Action item: Please write every entry out again, exactly as it reads below.

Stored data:
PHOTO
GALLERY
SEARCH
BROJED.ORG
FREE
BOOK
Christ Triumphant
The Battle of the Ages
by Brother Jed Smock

Reply to the exercise:
PHOTO
GALLERY
SEARCH
BROJED.ORG
FREE
BOOK
Christ Triumphant
The Battle of the Ages
by Brother Jed Smock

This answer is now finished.